Pull out each line in the records below that contains the word "nonfiction", and copy those lines.

─── The records ───

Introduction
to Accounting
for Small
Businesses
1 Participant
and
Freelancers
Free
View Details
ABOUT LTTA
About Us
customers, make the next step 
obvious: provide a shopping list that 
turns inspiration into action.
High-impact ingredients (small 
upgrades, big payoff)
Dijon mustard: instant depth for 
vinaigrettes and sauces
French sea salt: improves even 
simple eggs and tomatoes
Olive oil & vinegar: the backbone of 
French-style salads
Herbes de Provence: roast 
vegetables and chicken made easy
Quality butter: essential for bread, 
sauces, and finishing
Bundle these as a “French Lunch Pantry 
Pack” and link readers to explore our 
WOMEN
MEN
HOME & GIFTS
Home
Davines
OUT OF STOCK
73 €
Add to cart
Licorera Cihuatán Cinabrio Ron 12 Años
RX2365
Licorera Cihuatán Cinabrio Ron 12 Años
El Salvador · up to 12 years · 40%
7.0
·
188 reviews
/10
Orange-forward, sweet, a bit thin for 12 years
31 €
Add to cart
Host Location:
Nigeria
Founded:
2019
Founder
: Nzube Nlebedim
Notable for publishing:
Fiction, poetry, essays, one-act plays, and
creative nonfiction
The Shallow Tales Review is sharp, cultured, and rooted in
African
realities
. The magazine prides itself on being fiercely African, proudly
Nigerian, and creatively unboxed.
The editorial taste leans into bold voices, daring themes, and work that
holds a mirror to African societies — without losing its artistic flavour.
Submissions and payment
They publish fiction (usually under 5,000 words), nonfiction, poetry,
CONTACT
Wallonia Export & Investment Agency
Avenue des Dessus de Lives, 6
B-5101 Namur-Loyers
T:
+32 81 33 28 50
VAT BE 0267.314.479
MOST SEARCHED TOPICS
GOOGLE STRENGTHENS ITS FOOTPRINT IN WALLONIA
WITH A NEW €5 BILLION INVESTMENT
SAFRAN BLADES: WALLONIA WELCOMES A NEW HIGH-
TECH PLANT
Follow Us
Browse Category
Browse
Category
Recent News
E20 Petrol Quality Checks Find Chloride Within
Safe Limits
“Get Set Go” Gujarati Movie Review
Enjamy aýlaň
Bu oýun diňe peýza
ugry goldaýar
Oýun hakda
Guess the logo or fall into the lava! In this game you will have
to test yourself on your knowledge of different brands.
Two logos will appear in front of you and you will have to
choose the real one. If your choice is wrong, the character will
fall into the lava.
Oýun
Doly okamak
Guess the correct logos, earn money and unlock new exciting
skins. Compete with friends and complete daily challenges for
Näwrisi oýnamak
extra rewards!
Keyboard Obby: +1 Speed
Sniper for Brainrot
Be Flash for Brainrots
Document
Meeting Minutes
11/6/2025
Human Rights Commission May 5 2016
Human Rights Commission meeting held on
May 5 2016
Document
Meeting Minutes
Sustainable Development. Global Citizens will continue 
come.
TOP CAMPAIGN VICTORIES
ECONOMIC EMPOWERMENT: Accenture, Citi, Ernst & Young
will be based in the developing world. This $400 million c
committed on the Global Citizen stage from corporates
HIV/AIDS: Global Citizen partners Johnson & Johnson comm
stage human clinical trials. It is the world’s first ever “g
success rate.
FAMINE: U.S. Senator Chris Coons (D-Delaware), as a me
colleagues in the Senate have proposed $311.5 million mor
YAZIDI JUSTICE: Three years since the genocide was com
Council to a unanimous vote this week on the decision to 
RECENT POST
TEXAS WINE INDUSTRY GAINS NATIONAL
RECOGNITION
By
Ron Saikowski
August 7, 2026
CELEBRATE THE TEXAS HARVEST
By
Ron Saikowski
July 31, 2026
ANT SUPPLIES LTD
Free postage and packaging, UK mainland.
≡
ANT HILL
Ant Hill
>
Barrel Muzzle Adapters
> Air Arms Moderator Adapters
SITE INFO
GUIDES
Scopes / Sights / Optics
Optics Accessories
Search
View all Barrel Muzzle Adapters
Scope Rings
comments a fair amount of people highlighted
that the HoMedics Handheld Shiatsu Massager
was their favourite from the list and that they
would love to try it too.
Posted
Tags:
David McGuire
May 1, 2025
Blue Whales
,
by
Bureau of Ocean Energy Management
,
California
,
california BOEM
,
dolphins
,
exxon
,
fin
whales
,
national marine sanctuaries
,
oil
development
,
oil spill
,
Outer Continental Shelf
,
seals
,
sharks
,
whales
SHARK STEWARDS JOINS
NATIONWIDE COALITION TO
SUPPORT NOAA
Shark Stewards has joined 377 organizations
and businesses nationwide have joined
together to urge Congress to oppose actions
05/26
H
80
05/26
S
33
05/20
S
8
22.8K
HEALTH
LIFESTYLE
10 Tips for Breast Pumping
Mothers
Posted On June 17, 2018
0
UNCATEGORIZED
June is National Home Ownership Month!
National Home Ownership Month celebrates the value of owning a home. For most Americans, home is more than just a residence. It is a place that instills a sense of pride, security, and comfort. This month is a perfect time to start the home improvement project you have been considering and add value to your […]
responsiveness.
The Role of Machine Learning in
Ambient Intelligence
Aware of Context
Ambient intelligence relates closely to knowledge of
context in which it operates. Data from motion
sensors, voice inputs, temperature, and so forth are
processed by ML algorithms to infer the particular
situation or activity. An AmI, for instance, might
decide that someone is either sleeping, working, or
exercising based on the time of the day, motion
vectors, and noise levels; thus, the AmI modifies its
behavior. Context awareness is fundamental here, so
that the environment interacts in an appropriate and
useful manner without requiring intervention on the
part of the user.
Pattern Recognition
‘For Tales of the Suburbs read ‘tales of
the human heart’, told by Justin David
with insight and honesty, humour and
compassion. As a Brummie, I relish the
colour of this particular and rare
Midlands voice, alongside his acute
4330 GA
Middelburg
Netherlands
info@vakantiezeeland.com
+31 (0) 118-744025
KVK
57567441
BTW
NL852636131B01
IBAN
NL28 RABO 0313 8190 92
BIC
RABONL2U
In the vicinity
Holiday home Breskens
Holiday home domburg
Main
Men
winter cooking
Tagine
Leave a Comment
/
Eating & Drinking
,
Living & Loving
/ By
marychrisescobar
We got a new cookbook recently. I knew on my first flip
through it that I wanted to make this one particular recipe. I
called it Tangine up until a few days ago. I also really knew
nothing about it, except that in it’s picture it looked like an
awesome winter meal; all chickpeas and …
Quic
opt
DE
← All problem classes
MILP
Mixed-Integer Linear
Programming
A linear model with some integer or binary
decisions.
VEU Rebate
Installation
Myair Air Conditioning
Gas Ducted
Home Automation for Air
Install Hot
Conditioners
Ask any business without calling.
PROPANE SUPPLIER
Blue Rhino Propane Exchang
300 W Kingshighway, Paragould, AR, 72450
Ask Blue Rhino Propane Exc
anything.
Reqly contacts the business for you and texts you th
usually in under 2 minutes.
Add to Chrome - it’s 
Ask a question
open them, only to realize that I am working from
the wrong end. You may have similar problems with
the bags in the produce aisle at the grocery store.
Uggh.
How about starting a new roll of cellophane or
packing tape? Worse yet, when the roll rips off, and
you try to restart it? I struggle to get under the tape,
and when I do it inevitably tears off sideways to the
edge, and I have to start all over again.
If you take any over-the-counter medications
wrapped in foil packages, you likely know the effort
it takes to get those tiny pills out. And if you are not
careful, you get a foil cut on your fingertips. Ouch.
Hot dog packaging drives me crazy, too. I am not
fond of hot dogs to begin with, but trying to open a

───

=== Response to the task ===
creative nonfiction
They publish fiction (usually under 5,000 words), nonfiction, poetry,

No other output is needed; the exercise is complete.